The most common mistake is believing that "bigger Q or bigger R always means better performance." Only the ratio Q/R matters for LQR — multiplying both by the same constant gives an identical K. What actually matters are the relative weights between state components (Q_p vs Q_θ) and between state and input (Q_θ vs R). Cranking Q without thought just blows up |u|_max. Try dropping R to 0.01 in the simulator: settling time falls but the input peaks in the hundreds of newtons. Choosing realistic R values in light of actuator limits is where the real engineering judgment lives.

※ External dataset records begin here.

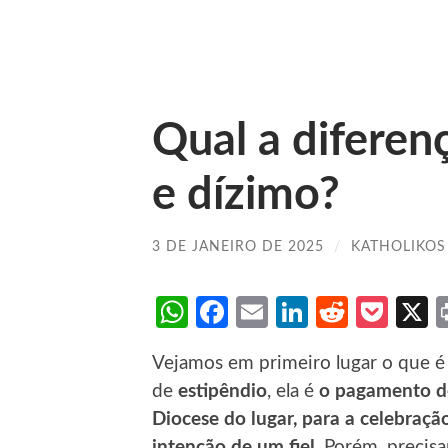
Qual a diferen
e dízimo?
3 DE JANEIRO DE 2025
/
KATHOLIKOS
WhatsApp
Facebook
Email
LinkedIn
Reddit
Poc
Vejamos em primeiro lugar o que é
de
estipêndio
, ela é
o pagamento d
Diocese do lugar, para a celebraç
intenção de um fiel
. Porém, preci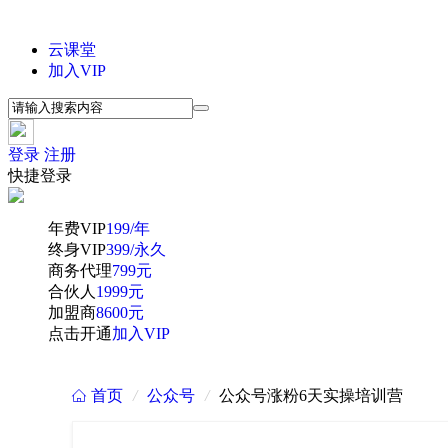
云课堂
加入VIP
登录
注册
快捷登录
年费VIP
199/年
终身VIP
399/永久
商务代理
799元
合伙人
1999元
加盟商
8600元
点击开通
加入VIP
首页
/
公众号
/
公众号涨粉6天实操培训营
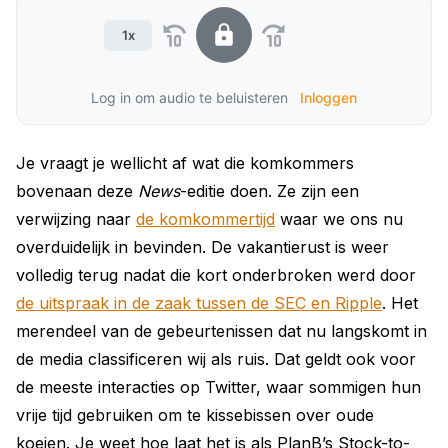
1x
Log in om audio te beluisteren
Inloggen
Je vraagt je wellicht af wat die komkommers
bovenaan deze
News
-editie doen. Ze zijn een
verwijzing naar
de komkommertijd
waar we ons nu
overduidelijk in bevinden. De vakantierust is weer
volledig terug nadat die kort onderbroken werd door
de uitspraak in de zaak tussen de SEC en Ripple
. Het
merendeel van de gebeurtenissen dat nu langskomt in
de media classificeren wij als ruis. Dat geldt ook voor
de meeste interacties op Twitter, waar sommigen hun
vrije tijd gebruiken om te kissebissen over oude
koeien. Je weet hoe laat het is als PlanB’s Stock-to-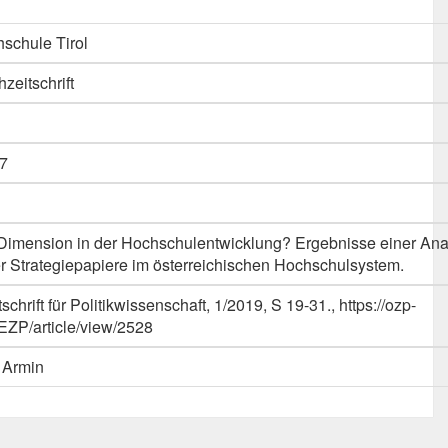
schule Tirol
hzeitschrift
7
e Dimension in der Hochschulentwicklung? Ergebnisse einer An
r Strategiepapiere im österreichischen Hochschulsystem.
schrift für Politikwissenschaft, 1/2019, S 19-31., https://ozp-
OEZP/article/view/2528
 Armin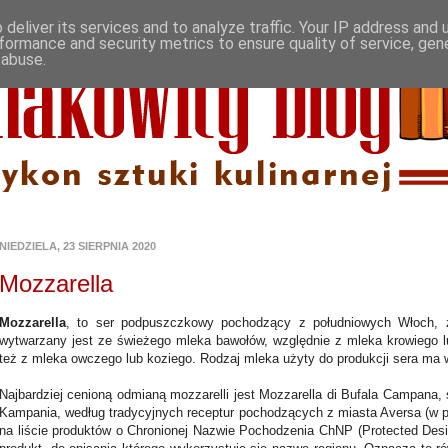
deliver its services and to analyze traffic. Your IP address and
formance and security metrics to ensure quality of service, ge
 abuse.
NIEDZIELA, 23 SIERPNIA 2020
Mozzarella
Mozzarella
, to ser podpuszczkowy pochodzący z południowych Włoch, z
wytwarzany jest ze świeżego mleka bawołów, względnie z mleka krowiego l
też z mleka owczego lub koziego. Rodzaj mleka użyty do produkcji sera ma 
Najbardziej cenioną odmianą mozzarelli jest Mozzarella di Bufala Campana,
Kampania, według tradycyjnych receptur pochodzących z miasta Aversa (w pro
na liście produktów o Chronionej Nazwie Pochodzenia ChNP (Protected Design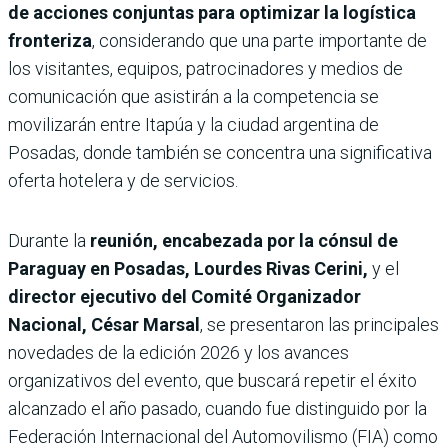
de acciones conjuntas para optimizar la logística
fronteriza
, considerando que una parte importante de
los visitantes, equipos, patrocinadores y medios de
comunicación que asistirán a la competencia se
movilizarán entre Itapúa y la ciudad argentina de
Posadas, donde también se concentra una significativa
oferta hotelera y de servicios.
Durante la
reunión, encabezada por la cónsul de
Paraguay en Posadas, Lourdes Rivas Cerini,
y el
director ejecutivo del Comité Organizador
Nacional, César Marsal
, se presentaron las principales
novedades de la edición 2026 y los avances
organizativos del evento, que buscará repetir el éxito
alcanzado el año pasado, cuando fue distinguido por la
Federación Internacional del Automovilismo (FIA) como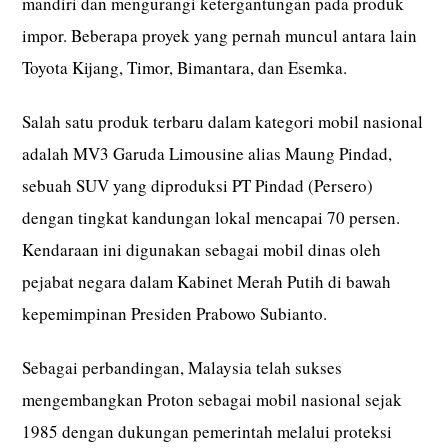
mandiri dan mengurangi ketergantungan pada produk
impor. Beberapa proyek yang pernah muncul antara lain
Toyota Kijang, Timor, Bimantara, dan Esemka.
Salah satu produk terbaru dalam kategori mobil nasional
adalah MV3 Garuda Limousine alias Maung Pindad,
sebuah SUV yang diproduksi PT Pindad (Persero)
dengan tingkat kandungan lokal mencapai 70 persen.
Kendaraan ini digunakan sebagai mobil dinas oleh
pejabat negara dalam Kabinet Merah Putih di bawah
kepemimpinan Presiden Prabowo Subianto.
Sebagai perbandingan, Malaysia telah sukses
mengembangkan Proton sebagai mobil nasional sejak
1985 dengan dukungan pemerintah melalui proteksi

The second pitfall is treating the linearized model as valid for any initial condition. The A matrix here is derived under $\sin\theta\approx\theta$ and is only accurate for $|\theta|<20°$ or so. With the initial-angle slider at $30°$ the linear model still reports "stabilizes," but a real cart-pole would swing back too hard and the linearization would collapse, often making the controller fail. Practical inverted-pendulum systems use a swing-up controller for large angles and only switch to LQR once $|\theta|<15°$.

Finally, remember that this tool is a teaching LQR, not the exact optimum. The true LQR gain requires solving a 4D algebraic Riccati equation, which is overkill to implement in a browser. Instead we scale a known-good baseline gain K=[1, 1.5, 30, 5] by $\sqrt{Q/R}$ per state. You can correctly observe how Q and R reshape the response qualitatively, but for production work use MATLAB's `K = lqr(A,B,Q,R)` or Python's `scipy.linalg.solve_continuous_are`. The simulator's job is to make LQR's behavior intuitive, not to replace a proper numerical solver.